GOAL OF THE EXERCISE
Answer these questions using the excerpted text about the farmers and the samurai.
1. What do the bandits decide to wait for before attacking the village again?
2. What do the farmers offer the hired samurai in exchange for their help?
3. How many samurai are eventually recruited?

Near the beginning of the story, the bandits are about to invade the village when they realize that they did just that not too long ago and it may be better to wait a bit until the next crop is harvested. This discussion is overheard by a farmer, who returns to the village with the news of yet another impending attack.
 
The farmers decide to hire “hungry samurai,” who will assist them in the defense of the fruits of their labor in exchange for food, the only coin available to the farmers.
 
Seven samurai are eventually recruited, and they help train the farmers in putting up an armed resistance to the bandits.
 
Along the way, it is discovered that the farmers may have killed previous bands of hired samurai after their services had been rendered, and the enraged samurai entertain thoughts of killing the dishonorable farmers themselves. But one of the samurai points out the hardships faced by the farmers, who must eke out their survival while living under constant threats from the warrior class, and then points out that the for-hire samurai themselves are partially responsible for making the miserable farmers behave as they do.

DATASET ENTRIES
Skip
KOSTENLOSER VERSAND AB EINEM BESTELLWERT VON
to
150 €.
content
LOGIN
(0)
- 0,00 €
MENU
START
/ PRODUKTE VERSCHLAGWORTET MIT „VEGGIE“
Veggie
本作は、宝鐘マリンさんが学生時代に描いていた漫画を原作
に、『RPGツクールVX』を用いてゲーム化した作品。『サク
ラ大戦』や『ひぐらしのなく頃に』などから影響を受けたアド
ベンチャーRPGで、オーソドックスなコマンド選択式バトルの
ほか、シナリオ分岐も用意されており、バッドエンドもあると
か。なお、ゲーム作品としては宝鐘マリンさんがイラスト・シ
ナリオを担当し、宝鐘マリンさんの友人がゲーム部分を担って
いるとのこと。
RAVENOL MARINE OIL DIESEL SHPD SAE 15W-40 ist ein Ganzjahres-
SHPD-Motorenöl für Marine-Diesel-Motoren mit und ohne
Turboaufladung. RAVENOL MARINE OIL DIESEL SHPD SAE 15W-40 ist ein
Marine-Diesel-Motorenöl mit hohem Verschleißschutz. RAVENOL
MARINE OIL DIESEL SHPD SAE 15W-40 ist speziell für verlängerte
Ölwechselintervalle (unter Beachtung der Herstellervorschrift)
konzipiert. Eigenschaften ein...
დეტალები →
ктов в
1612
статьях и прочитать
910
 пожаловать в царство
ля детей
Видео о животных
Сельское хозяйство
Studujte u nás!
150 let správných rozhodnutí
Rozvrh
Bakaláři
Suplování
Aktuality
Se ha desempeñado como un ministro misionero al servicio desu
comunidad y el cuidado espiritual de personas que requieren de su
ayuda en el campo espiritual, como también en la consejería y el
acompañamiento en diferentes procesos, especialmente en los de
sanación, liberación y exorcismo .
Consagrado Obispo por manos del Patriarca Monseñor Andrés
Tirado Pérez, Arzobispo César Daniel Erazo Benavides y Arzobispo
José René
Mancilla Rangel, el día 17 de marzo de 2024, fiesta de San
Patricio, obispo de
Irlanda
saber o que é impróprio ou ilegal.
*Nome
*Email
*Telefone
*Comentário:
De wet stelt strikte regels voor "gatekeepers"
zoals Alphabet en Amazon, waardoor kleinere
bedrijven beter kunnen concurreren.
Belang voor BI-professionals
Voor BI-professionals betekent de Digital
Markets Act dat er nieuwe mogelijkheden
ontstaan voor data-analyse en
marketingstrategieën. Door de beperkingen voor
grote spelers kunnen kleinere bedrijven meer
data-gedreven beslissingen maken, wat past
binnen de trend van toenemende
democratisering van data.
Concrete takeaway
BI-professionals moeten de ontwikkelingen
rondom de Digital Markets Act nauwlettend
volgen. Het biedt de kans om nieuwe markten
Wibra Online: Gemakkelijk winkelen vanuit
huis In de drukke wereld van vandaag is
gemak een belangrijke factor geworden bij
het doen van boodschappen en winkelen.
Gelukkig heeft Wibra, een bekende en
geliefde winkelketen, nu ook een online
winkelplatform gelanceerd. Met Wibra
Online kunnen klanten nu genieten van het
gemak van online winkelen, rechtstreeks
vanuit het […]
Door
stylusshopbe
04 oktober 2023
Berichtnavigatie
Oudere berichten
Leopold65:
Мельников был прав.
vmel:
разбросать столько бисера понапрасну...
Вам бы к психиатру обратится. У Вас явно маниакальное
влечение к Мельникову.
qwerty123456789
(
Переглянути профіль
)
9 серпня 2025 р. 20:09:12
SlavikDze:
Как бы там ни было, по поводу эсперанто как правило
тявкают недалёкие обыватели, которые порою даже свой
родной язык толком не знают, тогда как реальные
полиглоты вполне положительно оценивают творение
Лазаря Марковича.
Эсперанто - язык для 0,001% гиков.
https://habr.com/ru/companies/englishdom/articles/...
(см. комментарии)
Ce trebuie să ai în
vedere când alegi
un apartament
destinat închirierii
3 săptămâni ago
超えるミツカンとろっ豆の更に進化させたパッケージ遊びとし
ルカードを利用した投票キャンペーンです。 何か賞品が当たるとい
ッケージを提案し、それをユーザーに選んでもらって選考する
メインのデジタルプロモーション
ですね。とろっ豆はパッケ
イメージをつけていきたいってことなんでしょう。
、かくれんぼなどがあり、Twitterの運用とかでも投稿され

RESPONSE
1. The next crop to be harvested.
2. Food, the only coin available to the farmers.
3. Seven.